O caso contra a hipocrisia

A (Social-)Democracia é a maior invenção da humanidade e não há sonho mais sublime do que o de Liberdade, Igualdade e Fraternidade. Como a sua óbvia superioridade moral obriga à mais alta fasquia, é extremamente grave quando o democrata tem os princípios na boca e a hipocrisia no coração. E casos assim são tudo menos raros, senão incorramos num pequeno exercício de memória, essa actividade subversiva e tão prejudicial ao autómato feliz.
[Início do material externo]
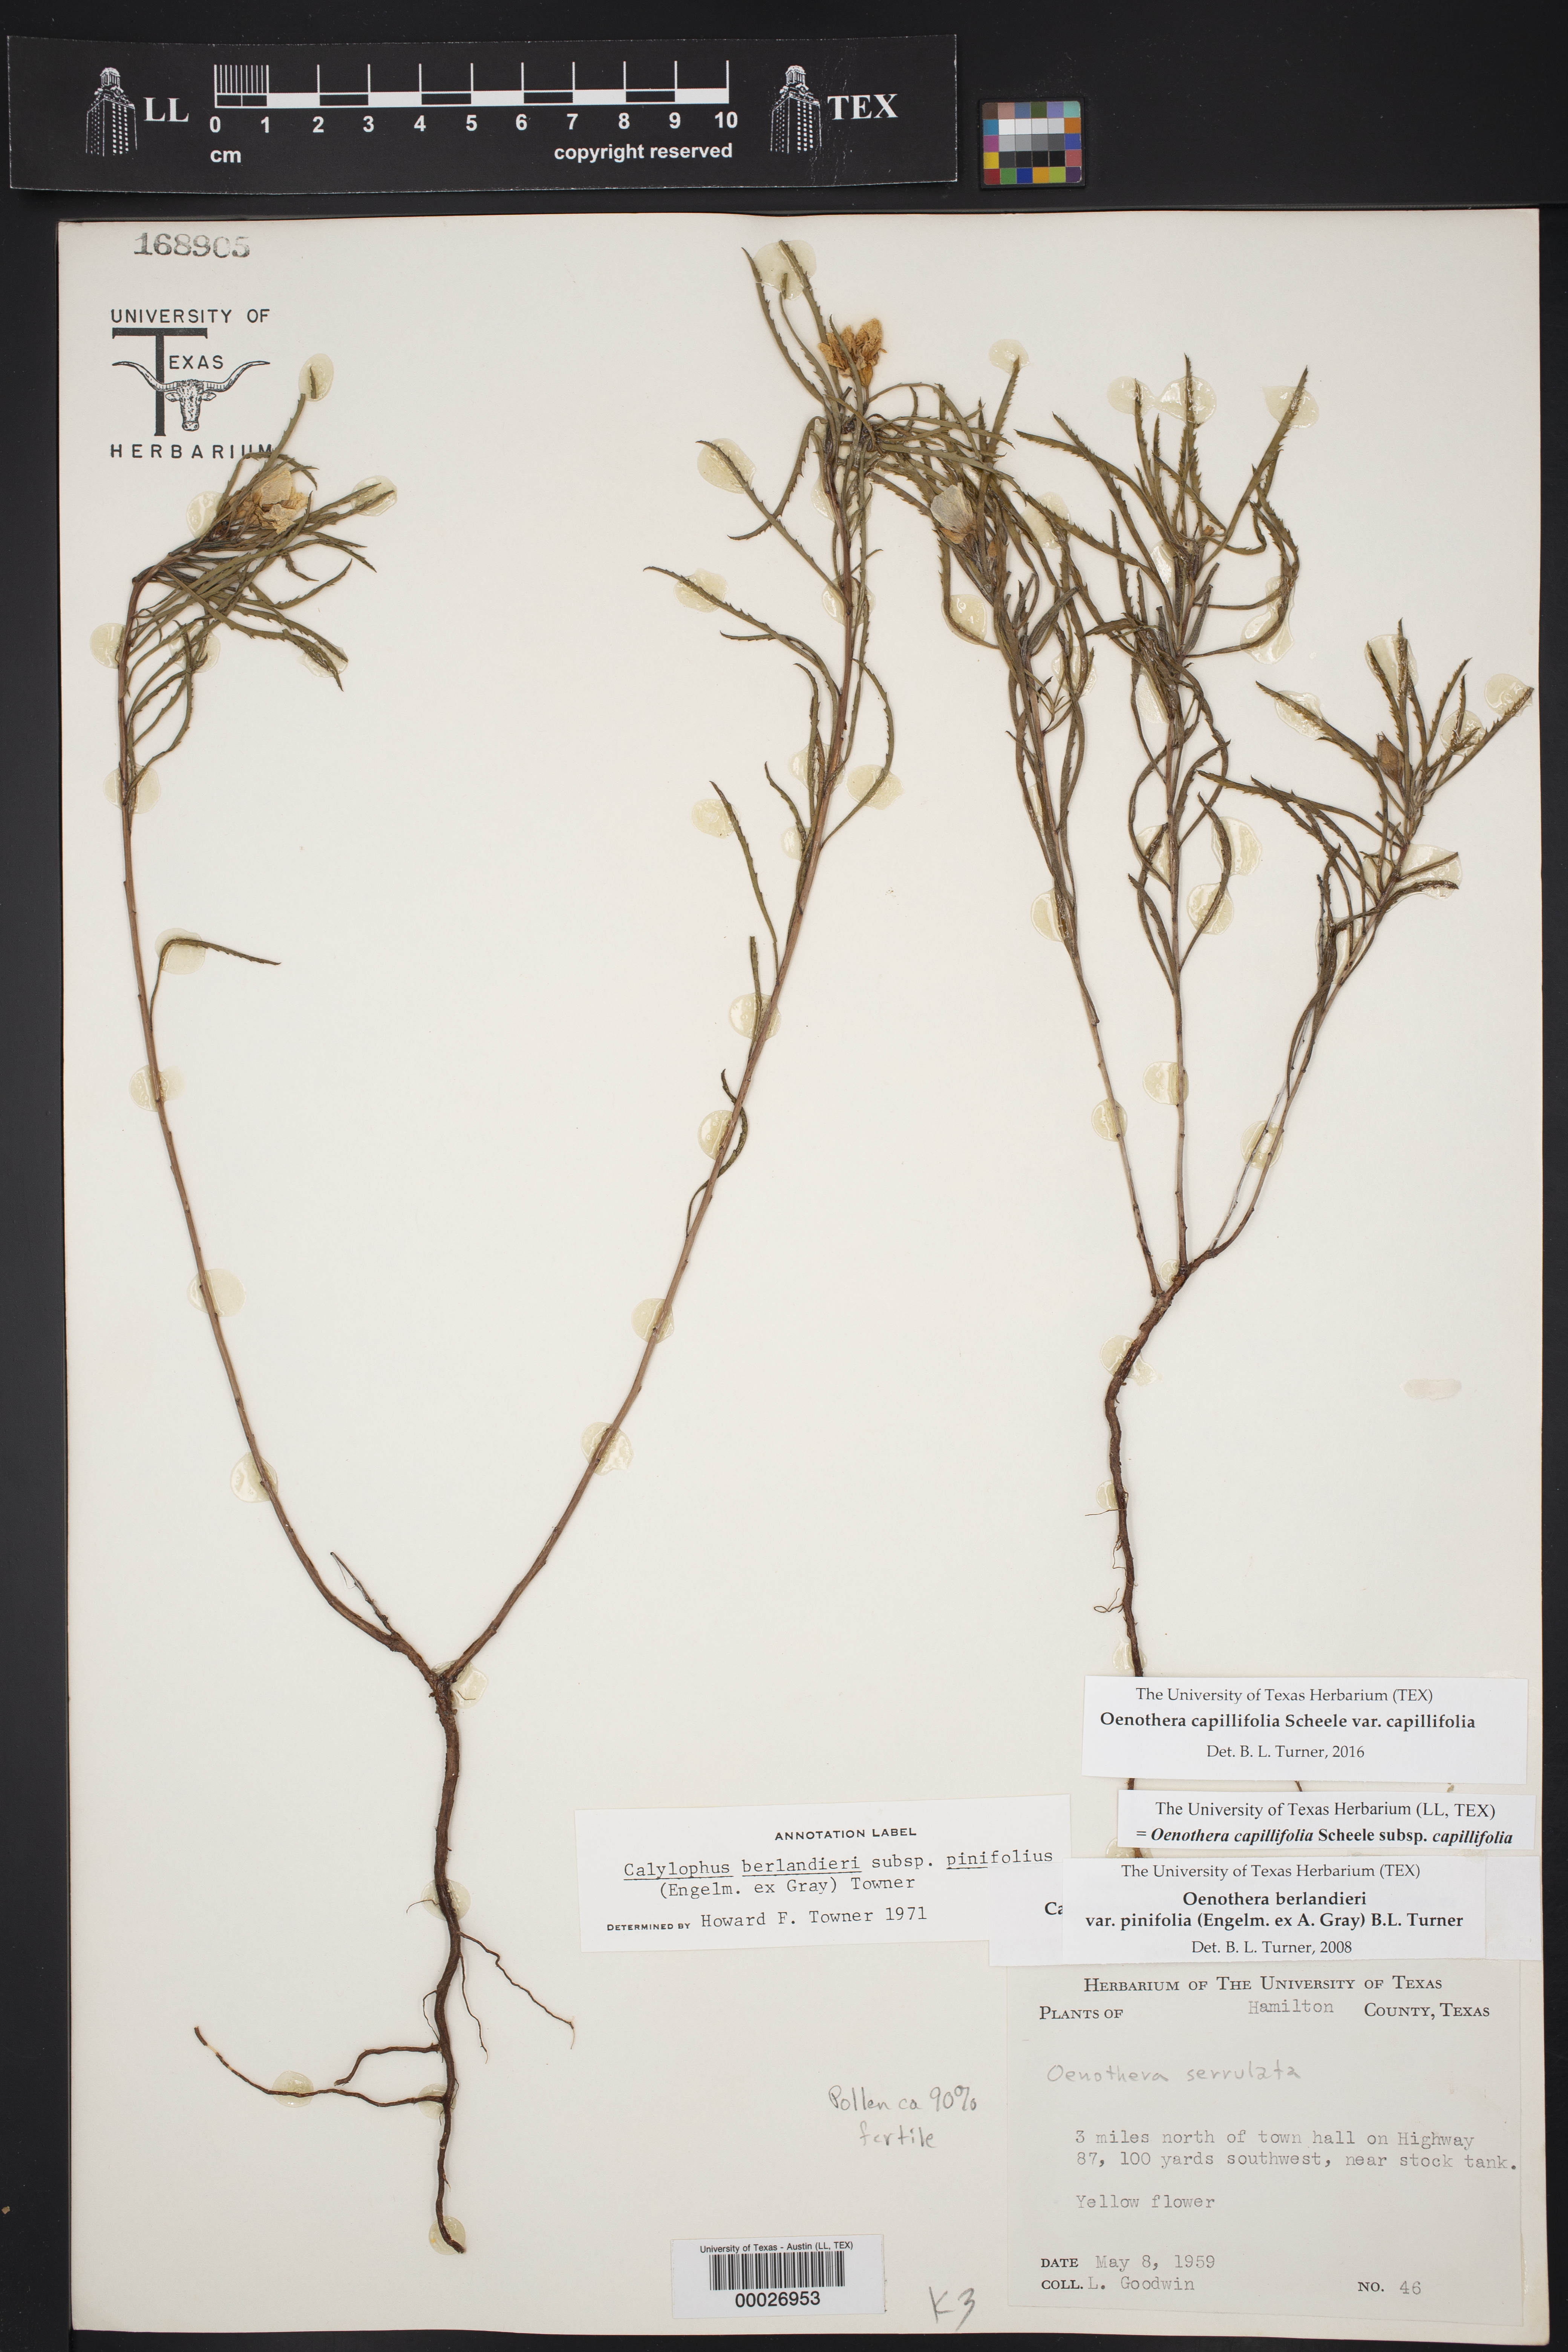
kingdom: Plantae
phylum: Tracheophyta
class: Magnoliopsida
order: Myrtales
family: Onagraceae
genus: Oenothera
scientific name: Oenothera capillifolia
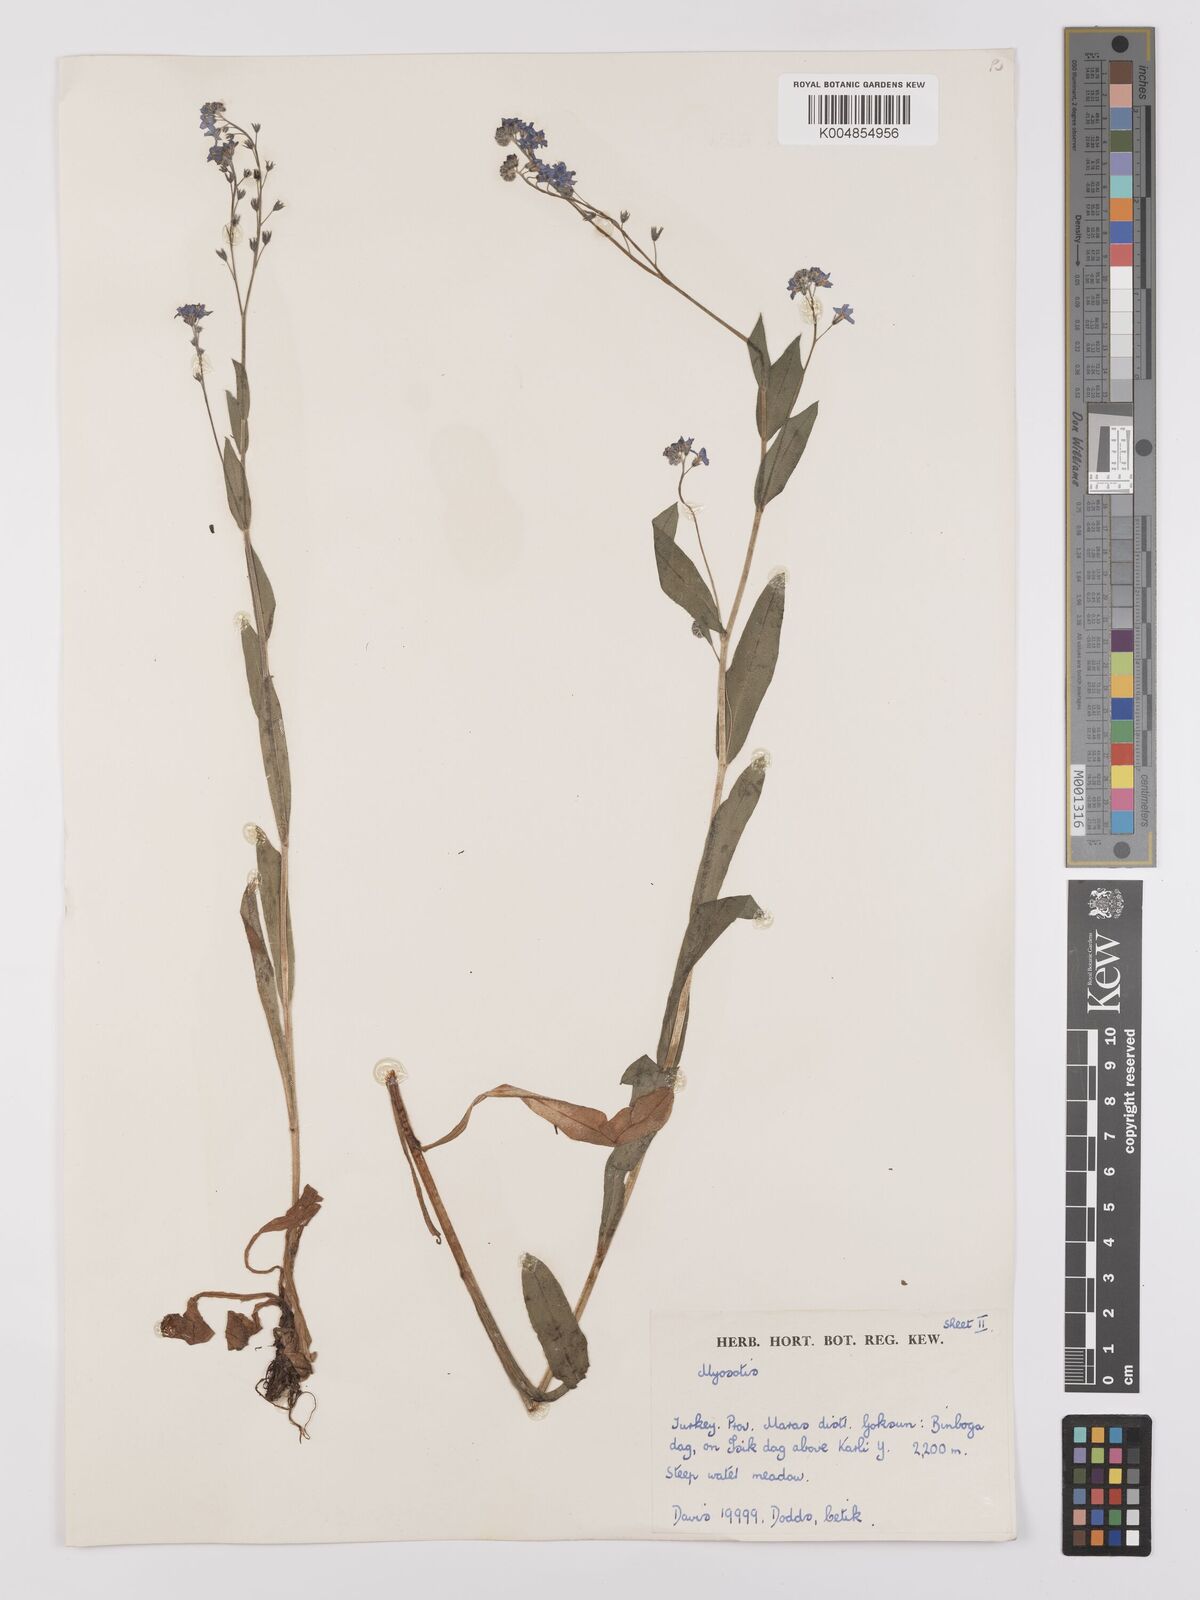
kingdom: Plantae
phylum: Tracheophyta
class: Magnoliopsida
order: Boraginales
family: Boraginaceae
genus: Myosotis
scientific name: Myosotis
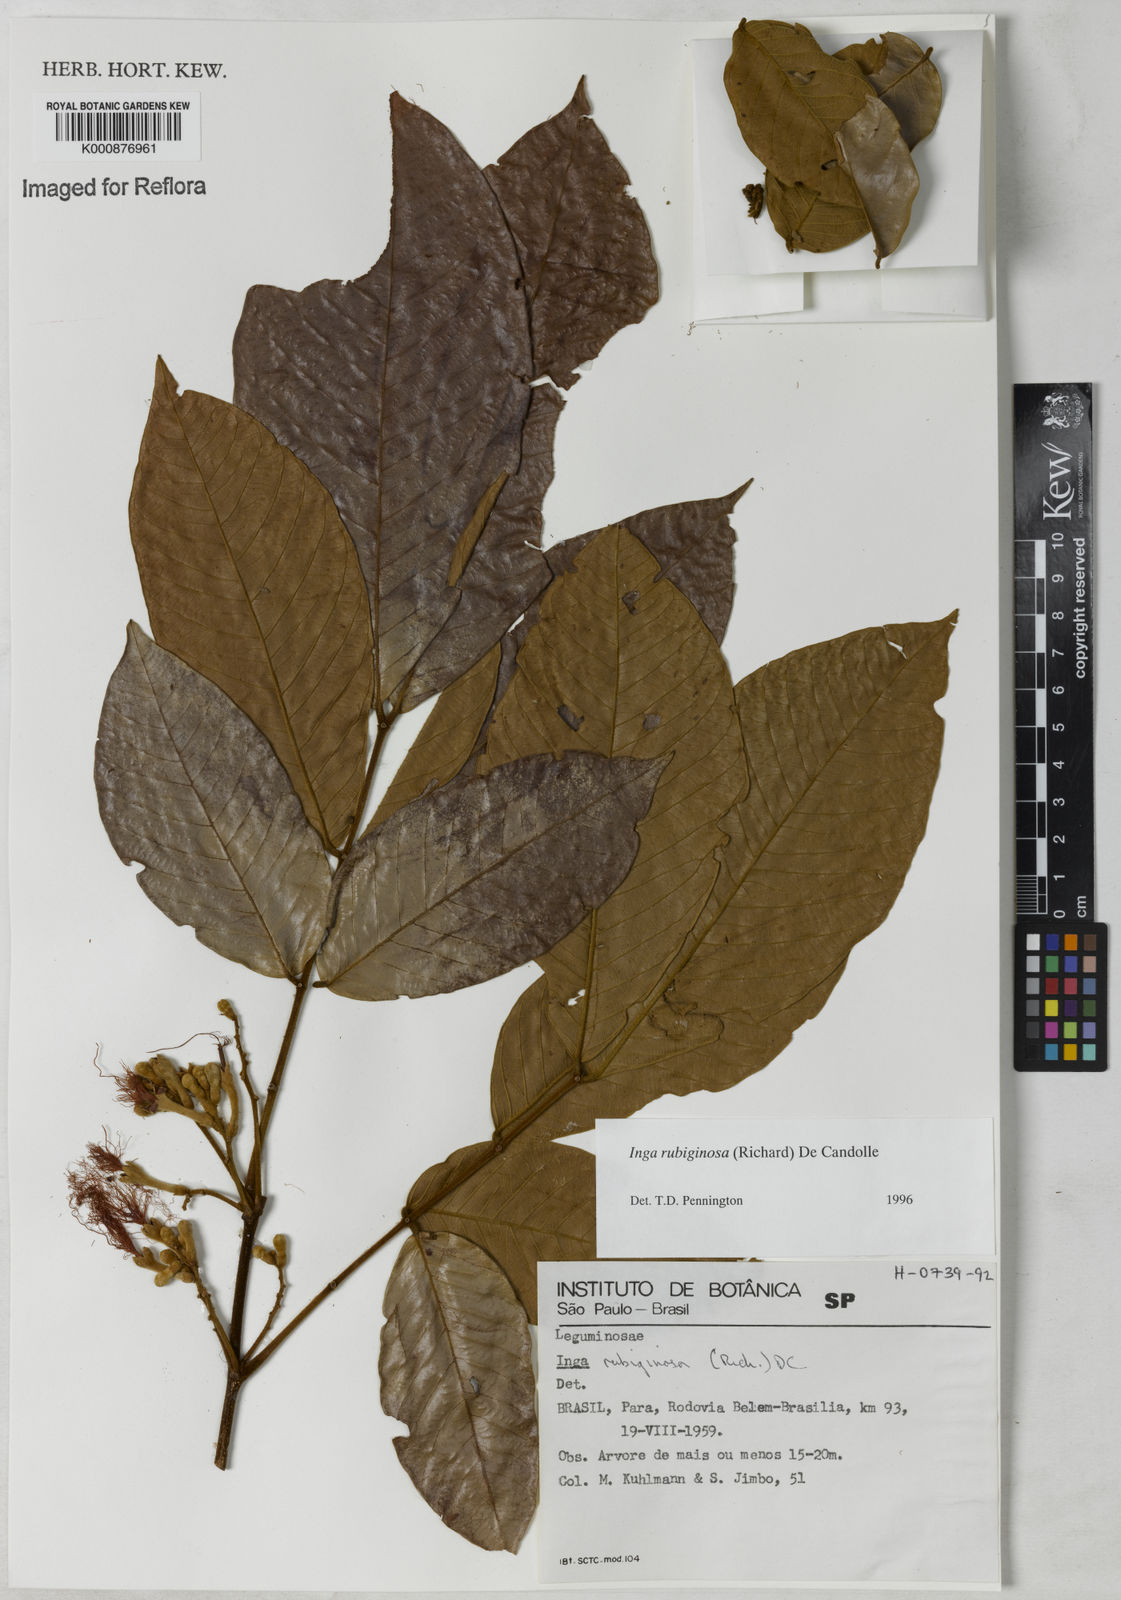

Nos anos 90, vários líderes ocidentais garantiram à Rússia que a NATO não se expandiria para Leste, tendo-se depois feito tábua rasa da palavra dada. A mesma NATO bombardeou a Sérvia com bombas de fragmentação até lhe excisar o Kosovo. O Iraque foi invadido por três países da NATO à revelia da ONU. E, já que falamos da invasão do Iraque, impõe-se evocar o espantoso caso do nosso bom Durão Barroso, que saiu de Lisboa opondo-se à invasão e voltou convencidíssimo da sua necessidade, pois havia testemunhado as provas das armas de destruição massiva que afinal nunca existiram. Talvez o “Cherne”, no recato da Sala Oval, tenha aceitado o charuto do Presidente americano como prova suficiente — não sabemos — mas o que é certo é que em poucos anos passou de humilde Primeiro-Ministro português, a Presidente da Comissão Europeia, e finalmente subiu a insigne Goldman Sachs.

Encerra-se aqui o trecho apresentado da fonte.